The Rule of Basil of Caesarea, with modifications, was adopted by the Armenian Church, which is to be found in Gregory the Illuminator's Yachakhapatum, under sermon 23. The differences in the two rules are immediately apparent. While in the Caesarean version the monasteries were to be fully endowed, so that the monks would only be concerned with prayers, in the Armenian case the monks had to work to secure their living. The fruits of their labours were to be shared among the needy, pilgrims, travellers and farm workers. Catholicos Nerses I (373-7) who convened the council in Ashtishat in 365 extended the secular interests and objectives of the monasteries.

These are implied in the names given to monasteries operating in Siunik': Got'atun (house of mercy), Aspanjakanots (place of refuge), Otarats (for foreigners), Hiwranots (hospice) and Aghk'atanots (alms-house). The monasteries with these specific disciplines were the monasteries of Rshtunik', Narek, Derjan, Horomos, Gladzor, Andzewats, Hogeats.

To the two principal tasks of monasteries, asceticism and caring, just outlined above, a new role was introduced, which proved crucial for the survival of Armenian Christianity. The dynamic educational programme that the 'senior' and 'junior' t'argmanitch initiated in 406 developed into the unique order of the vardapet (unmarried priest); he had the powers to teach, interpret the scriptures, and to excommunicate and re-admit ex-communicants, as bishops had. The monasteries became intellectual centres, whose graduates were known by epithets such as Translator, Historian, Philosopher, Grammarian, Rhetorician, Poet, Scribe, and Illuminator.

* Source data *
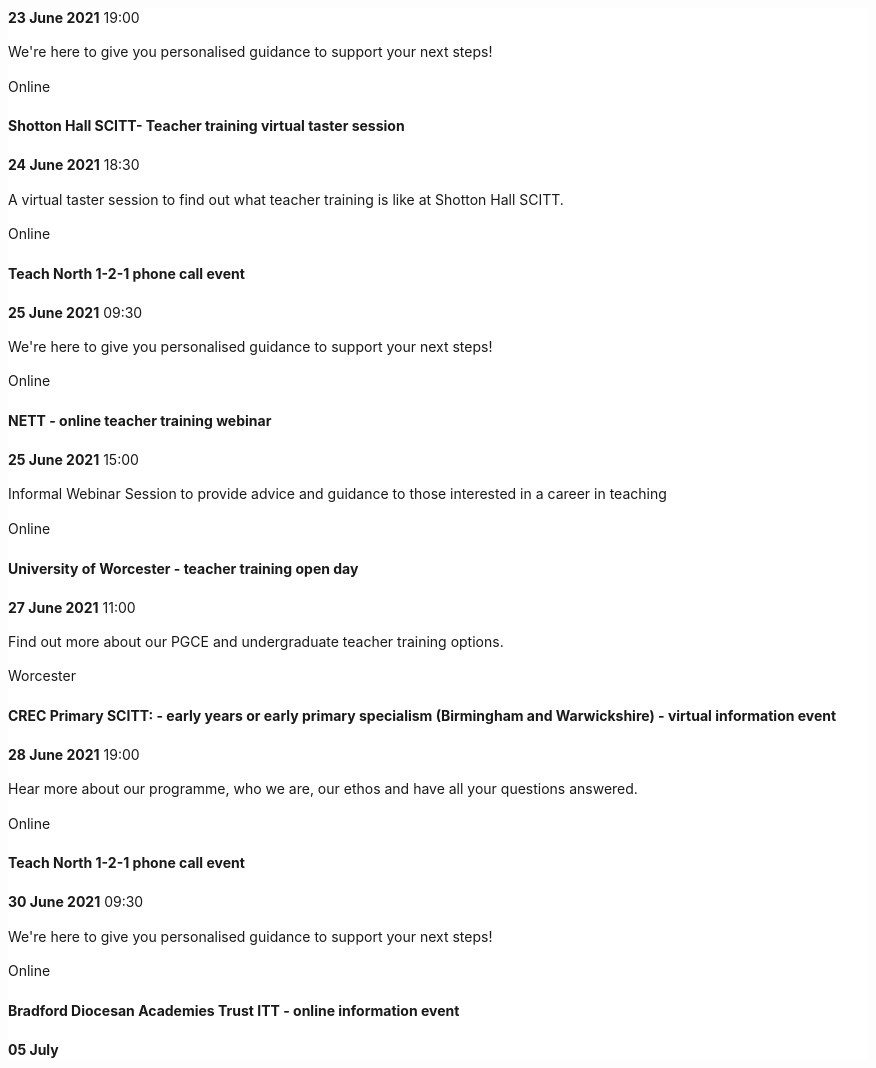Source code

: <p class="pod\_date-time"><strong><span class="date-display-single" content="2021-06-23T19:00:00+01:00" datatype="xsd:dateTime" property="dc:date">23 June 2021</span></strong> <span class="date-display-single" content="2021-06-23T19:00:00+01:00" datatype="xsd:dateTime" property="dc:date">19:00</span></p> <p class="pod\_summary">We&#039;re here to give you personalised guidance to support your next steps!</p> <div class="event\_block\_location"> <i class="icon-map-marker"></i> <span class="location">Online</span></div> </div> </div> <div class="event\_pod\_wrapper"> <div class="event\_block provider purple"> <a href="/teaching-events/training-provider-events/210324-shotton-hall-scitt-teacher-training-virtual-taster-session"></a> <h4 class="pod\_title">Shotton Hall SCITT- Teacher training virtual taster session</h4> <p class="pod\_date-time"><strong><span class="date-display-single" content="2021-06-24T18:30:00+01:00" datatype="xsd:dateTime" property="dc:date">24 June 2021</span></strong> <span class="date-display-single" content="2021-06-24T18:30:00+01:00" datatype="xsd:dateTime" property="dc:date">18:30</span></p> <p class="pod\_summary"> A virtual taster session to find out what teacher training is like at Shotton Hall SCITT.</p> <div class="event\_block\_location"> <i class="icon-map-marker"></i> <span class="location">Online</span></div> </div> </div> <div class="event\_pod\_wrapper"> <div class="event\_block provider purple"> <a href="/teaching-events/training-provider-events/210625-teach-north-1-2-1-phone-call-event"></a> <h4 class="pod\_title">Teach North 1-2-1 phone call event</h4> <p class="pod\_date-time"><strong><span class="date-display-single" content="2021-06-25T09:30:00+01:00" datatype="xsd:dateTime" property="dc:date">25 June 2021</span></strong> <span class="date-display-single" content="2021-06-25T09:30:00+01:00" datatype="xsd:dateTime" property="dc:date">09:30</span></p> <p class="pod\_summary">We&#039;re here to give you personalised guidance to support your next steps!</p> <div class="event\_block\_location"> <i class="icon-map-marker"></i> <span class="location">Online</span></div> </div> </div> <div class="event\_pod\_wrapper"> <div class="event\_block provider purple"> <a href="/teaching-events/training-provider-events/210625-nett-online-teacher-training-webinar"></a> <h4 class="pod\_title">NETT - online teacher training webinar</h4> <p class="pod\_date-time"><strong><span class="date-display-single" content="2021-06-25T15:00:00+01:00" datatype="xsd:dateTime" property="dc:date">25 June 2021</span></strong> <span class="date-display-single" content="2021-06-25T15:00:00+01:00" datatype="xsd:dateTime" property="dc:date">15:00</span></p> <p class="pod\_summary"> Informal Webinar Session to provide advice and guidance to those interested in a career in teaching</p> <div class="event\_block\_location"> <i class="icon-map-marker"></i> <span class="location">Online</span></div> </div> </div> <div class="event\_pod\_wrapper"> <div class="event\_block provider purple"> <a href="/teaching-events/training-provider-events/210627-university-of-worcester-teacher-training-open-day"></a> <h4 class="pod\_title">University of Worcester - teacher training open day</h4> <p class="pod\_date-time"><strong><span class="date-display-single" content="2021-06-27T11:00:00+01:00" datatype="xsd:dateTime" property="dc:date">27 June 2021</span></strong> <span class="date-display-single" content="2021-06-27T11:00:00+01:00" datatype="xsd:dateTime" property="dc:date">11:00</span></p> <p class="pod\_summary">Find out more about our PGCE and undergraduate teacher training options.</p> <div class="event\_block\_location"> <i class="icon-map-marker"></i> <span class="location">Worcester</span></div> </div> </div> <div class="event\_pod\_wrapper"> <div class="event\_block provider purple"> <a href="/teaching-events/training-provider-events/210628-crec-primary-scitt-early-years-or-early-primary-specialism-birmingham-and-warwickshire"></a> <h4 class="pod\_title">CREC Primary SCITT: - early years or early primary specialism (Birmingham and Warwickshire) - virtual information event</h4> <p class="pod\_date-time"><strong><span class="date-display-single" content="2021-06-28T19:00:00+01:00" datatype="xsd:dateTime" property="dc:date">28 June 2021</span></strong> <span class="date-display-single" content="2021-06-28T19:00:00+01:00" datatype="xsd:dateTime" property="dc:date">19:00</span></p> <p class="pod\_summary">Hear more about our programme, who we are, our ethos and have all your questions answered.</p> <div class="event\_block\_location"> <i class="icon-map-marker"></i> <span class="location">Online</span></div> </div> </div> <div class="event\_pod\_wrapper"> <div class="event\_block provider purple"> <a href="/teaching-events/training-provider-events/210630-teach-north-1-2-1-phone-call-event"></a> <h4 class="pod\_title">Teach North 1-2-1 phone call event</h4> <p class="pod\_date-time"><strong><span class="date-display-single" content="2021-06-30T09:30:00+01:00" datatype="xsd:dateTime" property="dc:date">30 June 2021</span></strong> <span class="date-display-single" content="2021-06-30T09:30:00+01:00" datatype="xsd:dateTime" property="dc:date">09:30</span></p> <p class="pod\_summary">We&#039;re here to give you personalised guidance to support your next steps!</p> <div class="event\_block\_location"> <i class="icon-map-marker"></i> <span class="location">Online</span></div> </div> </div> <div class="event\_pod\_wrapper"> <div class="event\_block provider purple"> <a href="/teaching-events/training-provider-events/210705-bradford-diocesan-academies-trust-itt-online-information-event"></a> <h4 class="pod\_title">Bradford Diocesan Academies Trust ITT - online information event</h4> <p class="pod\_date-time"><strong><span class="date-display-single" content="2021-07-05T17:30:00+01:00" datatype="xsd:dateTime" property="dc:date">05 July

* Problem requirements *
In the passage on Armenian monasteries, what powers did the vardapet hold?

* Result below *
The vardapet could teach, interpret the scriptures, and excommunicate and re-admit ex-communicants, as bishops could.